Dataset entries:
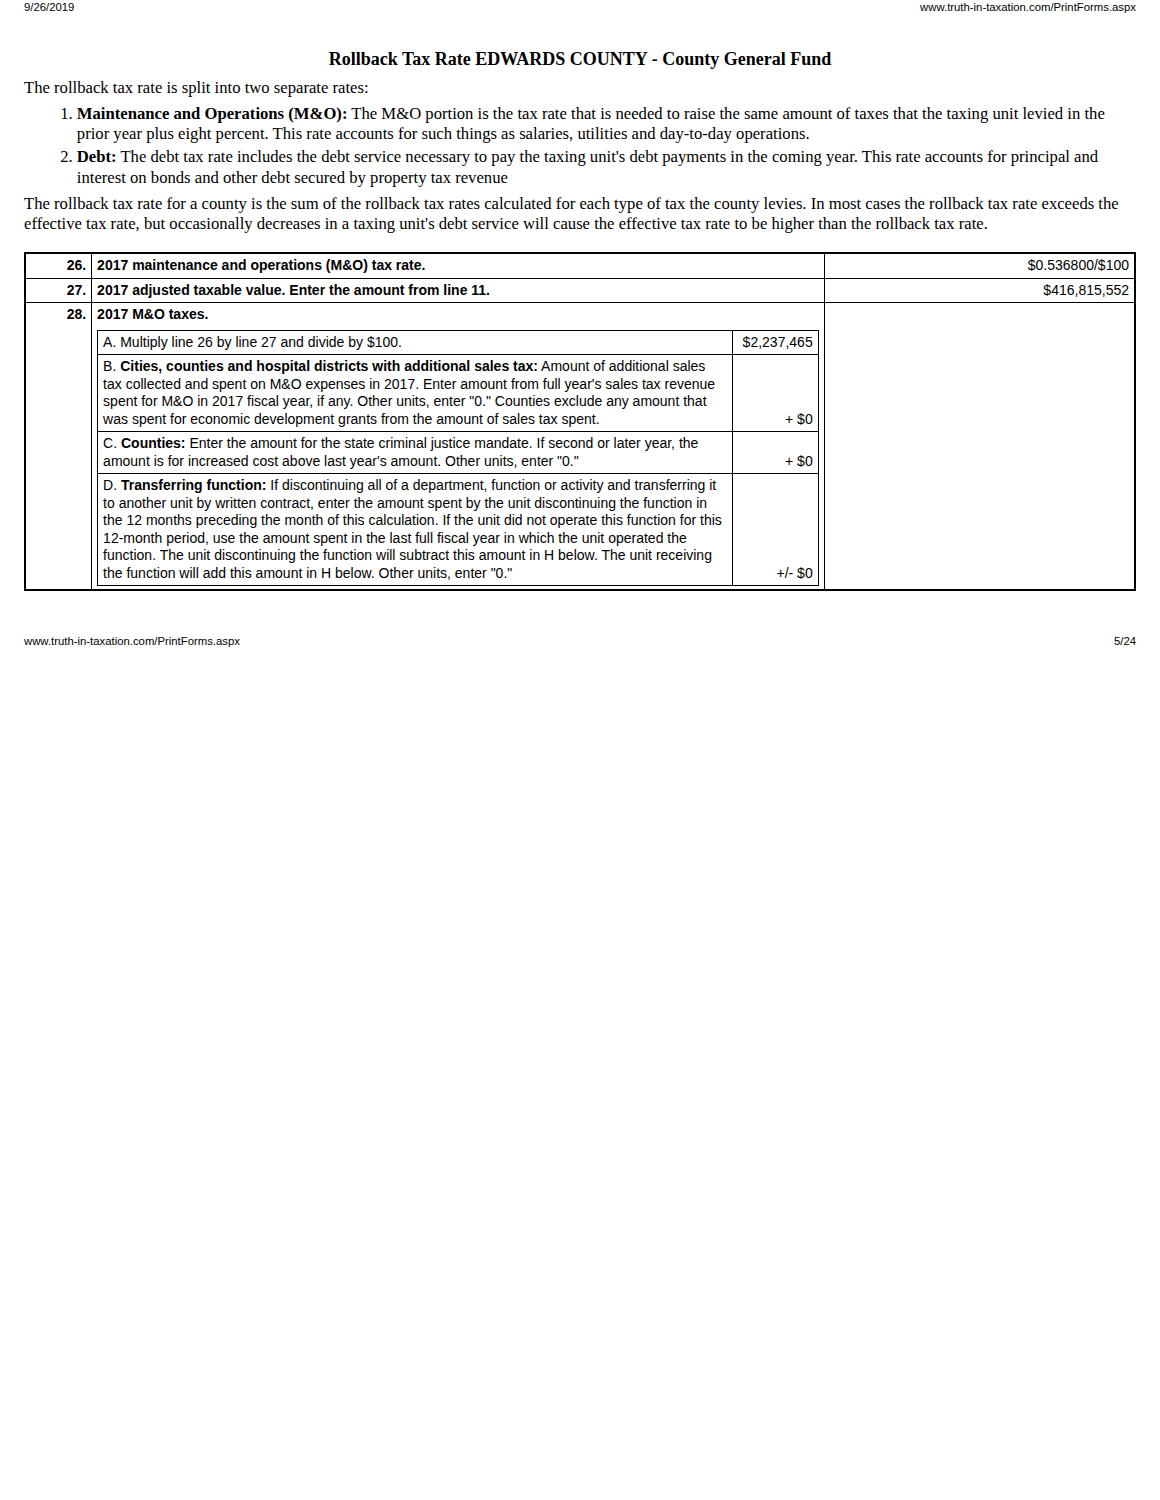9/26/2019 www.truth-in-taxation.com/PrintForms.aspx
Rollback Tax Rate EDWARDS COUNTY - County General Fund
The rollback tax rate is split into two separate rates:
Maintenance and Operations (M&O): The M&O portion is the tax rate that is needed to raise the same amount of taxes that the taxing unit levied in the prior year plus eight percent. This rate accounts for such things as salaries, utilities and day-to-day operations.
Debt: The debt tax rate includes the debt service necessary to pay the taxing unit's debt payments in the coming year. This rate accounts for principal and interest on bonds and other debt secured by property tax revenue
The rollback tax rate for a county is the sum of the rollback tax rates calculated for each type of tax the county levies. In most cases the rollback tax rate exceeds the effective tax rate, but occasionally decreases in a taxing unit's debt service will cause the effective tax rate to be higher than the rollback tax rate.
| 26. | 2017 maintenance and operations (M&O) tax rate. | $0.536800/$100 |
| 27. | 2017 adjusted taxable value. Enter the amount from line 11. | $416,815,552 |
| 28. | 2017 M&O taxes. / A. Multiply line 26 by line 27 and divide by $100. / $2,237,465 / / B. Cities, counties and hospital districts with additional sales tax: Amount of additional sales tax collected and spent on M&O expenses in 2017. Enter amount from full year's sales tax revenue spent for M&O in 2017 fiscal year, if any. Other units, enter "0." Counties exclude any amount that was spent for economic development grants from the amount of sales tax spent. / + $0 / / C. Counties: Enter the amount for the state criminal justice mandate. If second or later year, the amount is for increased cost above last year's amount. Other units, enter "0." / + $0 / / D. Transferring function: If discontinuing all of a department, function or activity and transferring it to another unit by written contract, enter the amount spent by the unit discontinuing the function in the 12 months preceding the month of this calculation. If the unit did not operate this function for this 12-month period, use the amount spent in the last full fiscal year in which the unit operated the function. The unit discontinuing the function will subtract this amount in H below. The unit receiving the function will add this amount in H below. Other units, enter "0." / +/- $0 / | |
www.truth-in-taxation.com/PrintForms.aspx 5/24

• TASK DESCRIPTION
Print the data above verbatim from the first line through the line holding "The rollback tax rate is", leaving every picture out.

• SOLUTION TO THE EXERCISE
9/26/2019 www.truth-in-taxation.com/PrintForms.aspx
Rollback Tax Rate EDWARDS COUNTY - County General Fund
The rollback tax rate is split into two separate rates:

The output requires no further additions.